Audio Decoder with Core Decoder and Surround Decoder

1. A method performed in an audio decoder for reconstructing N audio channels from M audio channels, the method comprising: receiving an encoded audio bitstream, the encoded audio bitstream including a downmixed audio signal and surround data, the downmixed audio signal having M audio channels and the surround data including a set of spatial parameters, the set of spatial parameters including at least one inter-channel intensity difference parameter and at least one inter-channel coherence parameter; decoding, in a surround data decoder, the surround data to produce decoded surround data; decoding, in a core decoder, the downmixed audio signal having M audio channels to obtain a decoded frequency domain representation of the M audio channels, wherein the decoded frequency domain representation of the M audio channels includes a plurality of frequency bands, and each frequency band includes one or more spectral components; reconstructing, in a surround decoder, a frequency domain representation of the N audio channels from the decoded frequency domain representation of the M audio channels, down-mixing information used to generate the downmixed audio signal and the decoded surround data; synthesizing, with one or more synthesis filterbanks, the frequency domain representation of the N audio channels to create a time domain representation of the N audio channels; and outputting the time domain representation of the N audio channels; wherein M is one or more, M is less than N, and the audio decoder is implemented at least in part with hardware.

2. The method of claim 1 wherein one or more synthesis filterbanks is a QMF synthesis filterbank.

3. The method of claim 1 further comprising extracting a control parameter from the encoded audio bitstream, the control parameter representing a time resolution or a frequency resolution of inter-channel intensity difference parameter or the inter-channel coherence parameter.

4. The method of claim 3 wherein the time resolution or the frequency resolution varies over time.

5. The method of claim 1 wherein the set of spatial parameters further includes an inter-channel time or phase difference parameter.

6. The method of claim 5 wherein the first channel is a left channel, the second channel is a right channel, M=1 and N=2.

7. The method of claim 1 wherein the reconstructing is performed in a frequency domain.
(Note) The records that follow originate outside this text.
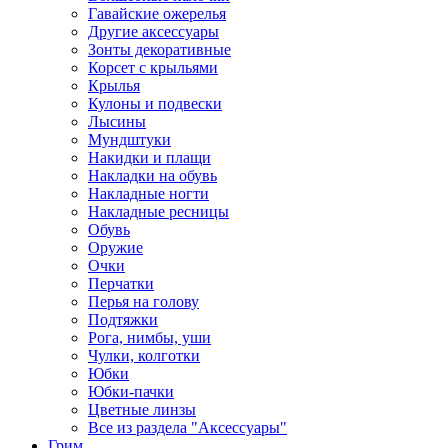
Гавайские ожерелья
Другие аксессуары
Зонты декоративные
Корсет с крыльями
Крылья
Кулоны и подвески
Лысины
Мундштуки
Накидки и плащи
Накладки на обувь
Накладные ногти
Накладные ресницы
Обувь
Оружие
Очки
Перчатки
Перья на голову
Подтяжки
Рога, нимбы, уши
Чулки, колготки
Юбки
Юбки-пачки
Цветные линзы
Все из раздела "Аксессуары"
Грим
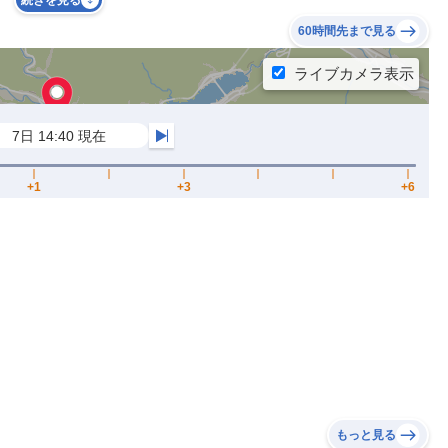
続きを見る
60時間先まで見る
もっと見る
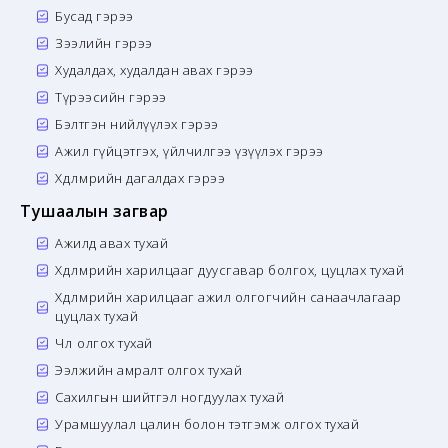
Бусад гэрээ
Зээлийн гэрээ
Худалдах, худалдан авах гэрээ
Түрээсийн гэрээ
Бэлтгэн нийлүүлэх гэрээ
Ажил гүйцэтгэх, үйлчилгээ үзүүлэх гэрээ
Хөдөлмөрийн дагалдах гэрээ
Тушаалын загвар
Ажилд авах тухай
Хөдөлмөрийн харилцааг дуусгавар болгох, цуцлах тухай
Хөдөлмөрийн харилцааг ажил олгогчийн санаачлагаар
цуцлах тухай
Чөлөө олгох тухай
Ээлжийн амралт олгох тухай
Сахилгын шийтгэл ногдуулах тухай
Урамшуулал цалин болон тэтгэмж олгох тухай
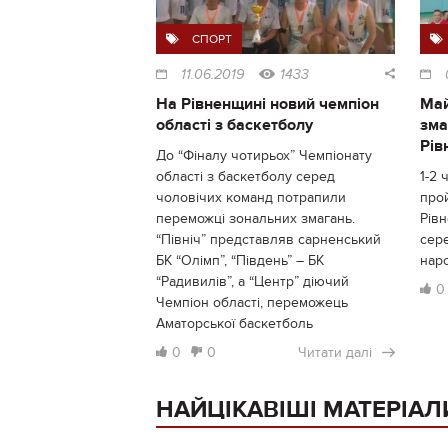
СПОРТ
11.06.2019
1433
На Рівненщині новий чемпіон
Май
області з баскетболу
зма
Рів
До “Фіналу чотирьох” Чемпіонату
області з баскетболу серед
1-2 
чоловічих команд потрапили
про
переможці зональних змагань.
Рівн
“Північ” представляв сарненський
сере
БК “Олімп”, “Південь” – БК
нар
“Радивилів”, а “Центр” діючий
0
Чемпіон області, переможець
Аматорської баскетболь
0
0
Читати далі
НАЙЦІКАВІШІ МАТЕРІАЛ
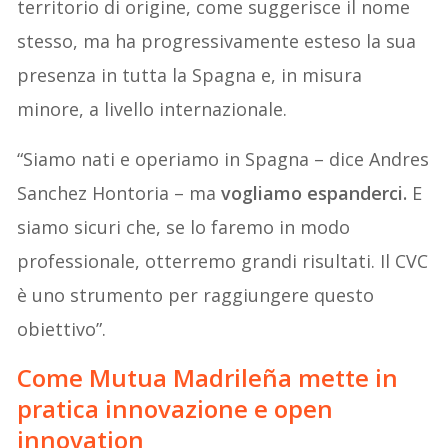
territorio di origine, come suggerisce il nome
stesso, ma ha progressivamente esteso la sua
presenza in tutta la Spagna e, in misura
minore, a livello internazionale.
“Siamo nati e operiamo in Spagna – dice Andres
Sanchez Hontoria – ma
vogliamo espanderci.
E
siamo sicuri che, se lo faremo in modo
professionale, otterremo grandi risultati. Il CVC
è uno strumento per raggiungere questo
obiettivo”.
Come Mutua Madrileña mette in
pratica innovazione e open
innovation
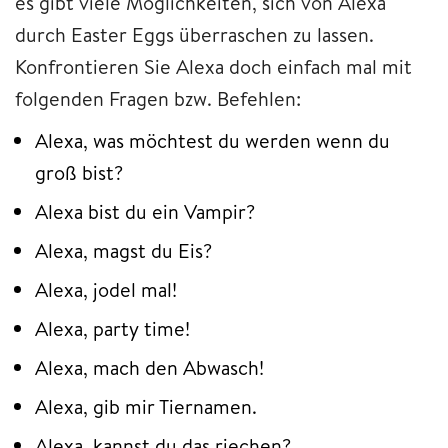
es gibt viele Möglichkeiten, sich von Alexa
durch Easter Eggs überraschen zu lassen.
Konfrontieren Sie Alexa doch einfach mal mit
folgenden Fragen bzw. Befehlen:
Alexa, was möchtest du werden wenn du
groß bist?
Alexa bist du ein Vampir?
Alexa, magst du Eis?
Alexa, jodel mal!
Alexa, party time!
Alexa, mach den Abwasch!
Alexa, gib mir Tiernamen.
Alexa, kannst du das riechen?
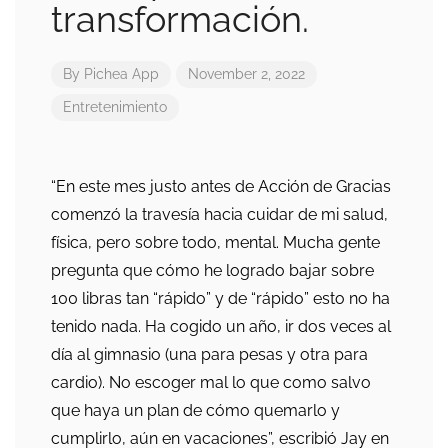
transformación.
By
Pichea App
November 2, 2022
Entretenimiento
“En este mes justo antes de Acción de Gracias
comenzó la travesía hacia cuidar de mi salud,
física, pero sobre todo, mental. Mucha gente
pregunta que cómo he logrado bajar sobre
100 libras tan “rápido” y de “rápido” esto no ha
tenido nada. Ha cogido un año, ir dos veces al
día al gimnasio (una para pesas y otra para
cardio). No escoger mal lo que como salvo
que haya un plan de cómo quemarlo y
cumplirlo, aún en vacaciones”, escribió Jay en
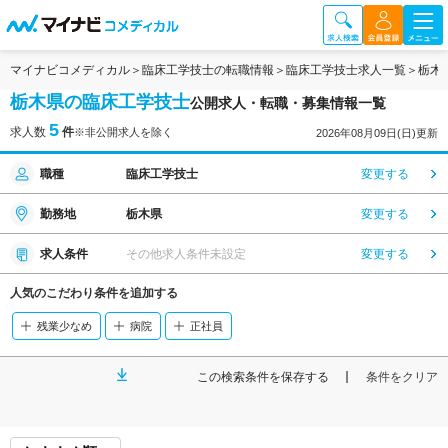
マイナビコメディカル
臨床工学技士の転職情報
臨床工学技士求人一覧
栃木
栃木県の臨床工学技士
公開求人・転職・募集情報一覧
5
求人数
件
※非公開求人を除く
2026年08月09日(日)更新
職種
臨床工学技士
変更する
勤務地
栃木県
変更する
求人条件
その他求人条件未設定
変更する
人気のこだわり条件を追加する
残業少なめ
病院
正社員
この検索条件を保存する
条件をクリア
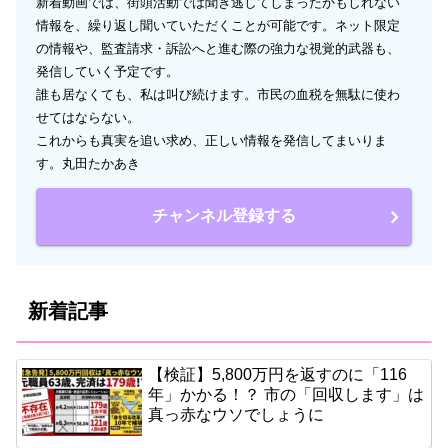
新着動画では、街頭活動では聞き逃してしまったかもしれない
情報を、繰り返し聞いていただくことが可能です。ネット限定
の情報や、監査請求・訴訟へと進む際の強力な視覚的武器も、
発信していく予定です。
誰も居なくても、私は叫び続けます。市民の血税を無駄に使わ
せてはならない。
これからも真実を追い求め、正しい情報を発信してまいりま
す。丸田たかあき
チャンネル登録する
新着記事
【検証】5,800万円を返すのに「116
年」かかる！？ 市の「回収します」は
真っ赤なウソでしょうに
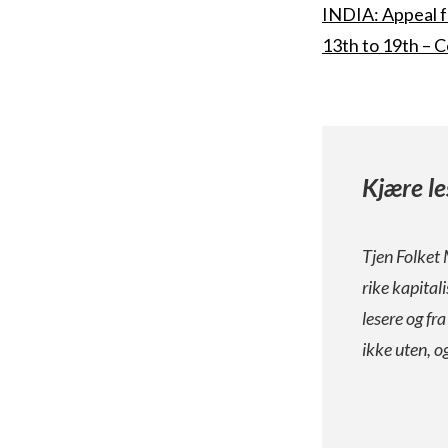
INDIA: Appeal f
13th to 19th – 
Kjære le
Tjen Folket 
rike kapital
lesere og fr
ikke uten, o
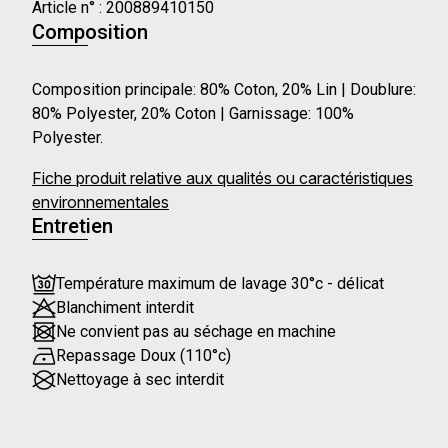
Article n° :
200889410150
Composition
Composition principale: 80% Coton, 20% Lin | Doublure:
80% Polyester, 20% Coton | Garnissage: 100%
Polyester.
Fiche produit relative aux qualités ou caractéristiques
environnementales
Entretien
Température maximum de lavage 30°c - délicat
Blanchiment interdit
Ne convient pas au séchage en machine
Repassage Doux (110°c)
Nettoyage à sec interdit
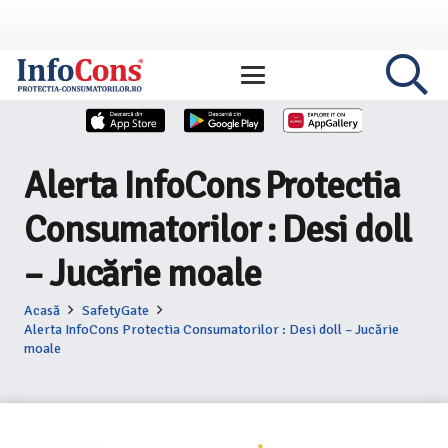
Alerta InfoCons Protectia
Consumatorilor : Desi doll
– Jucărie moale
Acasă
SafetyGate
Alerta InfoCons Protectia Consumatorilor : Desi doll – Jucărie
moale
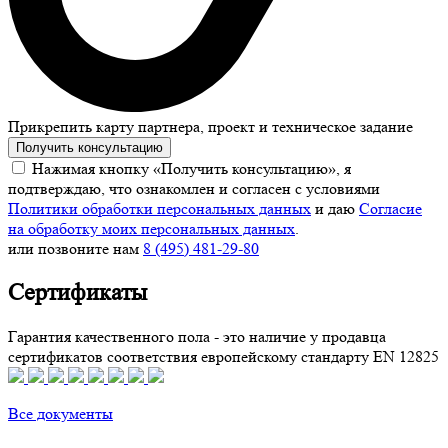
Прикрепить карту партнера, проект и техническое задание
Получить консультацию
Нажимая кнопку «Получить консультацию», я
подтверждаю, что ознакомлен и согласен с условиями
Политики обработки персональных данных
и даю
Согласие
на обработку моих персональных данных
.
или позвоните нам
8 (495) 481-29-80
Сертификаты
Гарантия качественного пола - это наличие у продавца
сертификатов соответствия европейскому стандарту EN 12825
Все документы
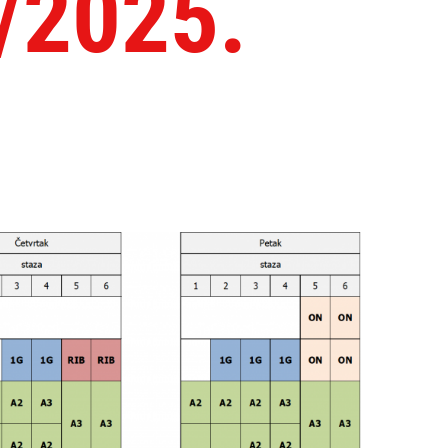
/2025.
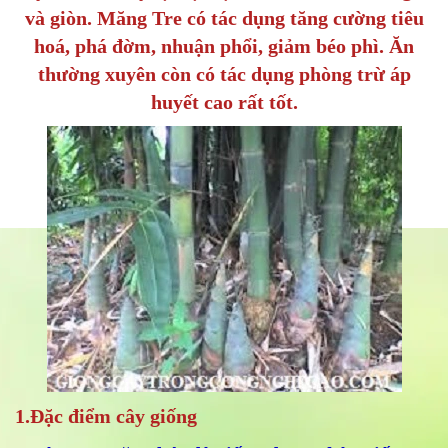
và giòn. Măng Tre có tác dụng tăng cường tiêu
hoá, phá đờm, nhuận phổi, giảm béo phì. Ăn
thường xuyên còn có tác dụng phòng trừ áp
huyết cao rất tốt.
1.Đặc điểm cây giống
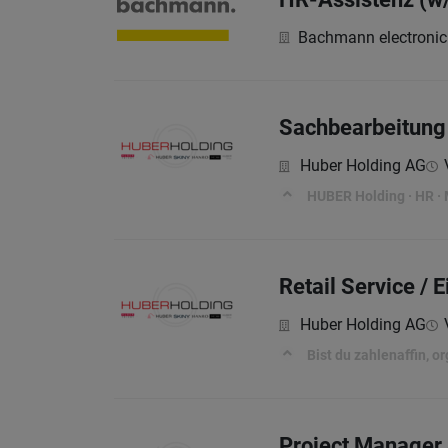
Bachmann electroni
Sachbearbeitung 
Huber Holding AG
HUBER Holding · HR ·
Retail Service / 
Huber Holding AG
Bist du zahlenaffin, o
Project Manager 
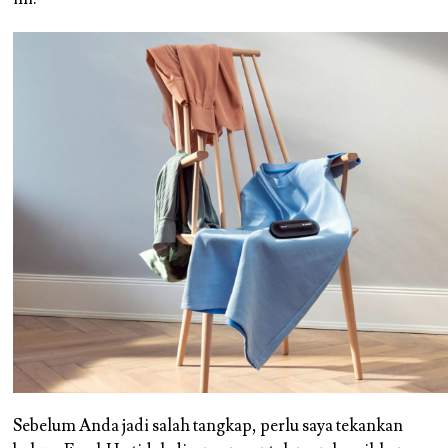
Sebelum Anda jadi salah tangkap, perlu saya tekankan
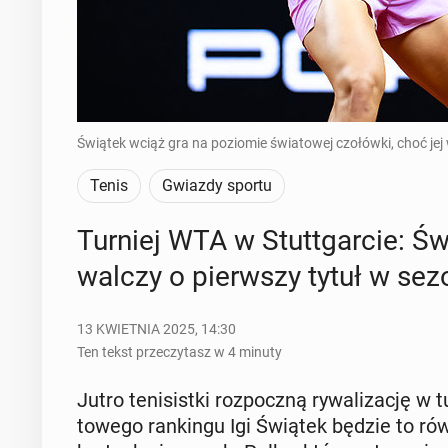
Świątek wciąż gra na poziomie światowej czołówki, choć jej 
Tenis
Gwiazdy sportu
Turniej WTA w Stut­t­gar­cie: Św
wal­czy o pierw­szy tytuł w sez
13 KWIETNIA 2025, 14:30
Ten tekst przeczytasz w 4 minuty
Jutro te­ni­sist­ki roz­pocz­ną ry­wa­li­za­cję w 
to­we­go ran­kin­gu Igi Świątek będzie to rów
8. The method of claim 1 wherein the inter-channel intensity difference parameter is a ratio between the energy or level of a first channel and a second channel.

9. The method of claim 1 wherein the M audio channels are a linear down mix of the N audio channels.

10. The method of claim 1 wherein the inter-channel intensity difference parameter and the inter-channel coherence parameter are difference coded over time and the surround data decoder is configured to convert difference coded values to non-difference coded values.

11. The method of claim 1 wherein the inter-channel intensity difference parameter and the inter-channel coherence parameter are difference coded over frequency and the surround data decoder is configured to convert difference coded values to non-difference coded values.

12. The method of claim 1 wherein the core decoder is an MPEG-4 High Efficiency AAC decoder.

13. A non-transitory, computer readable storage medium containing instructions that when executed by a processor perform the method of claim 1 .

14. An audio decoder for reconstructing N audio channels from M audio channels, the audio decoder comprising: an input interface for receiving an encoded audio bitstream, the encoded audio bitstream including a downmixed audio signal and surround data, the downmixed audio signal having M audio channels and the surround data including a set of spatial parameters, the set of spatial parameters including at least one inter-channel intensity difference parameter and at least one inter-channel coherence parameter; a surround data decoder for decoding the surround data to produce decoded surround data; a core decoder for decoding the downmixed audio signal having M audio channels to obtain a decoded frequency domain representation of the M audio channels, wherein the decoded frequency domain representation of the M audio channels includes a plurality of frequency bands, and each frequency band includes one or more spectral components; a surround decoder for reconstructing a frequency domain representation of the N audio channels from the decoded frequency domain representation of the M audio channels, down-mixing information used to generate the downmixed audio signal and the decoded surround data; and one or more synthesis filterbanks for synthesizing the frequency domain representation of the N audio channels to create a time domain representation of the N audio channels, wherein M is one or more and M is less than N.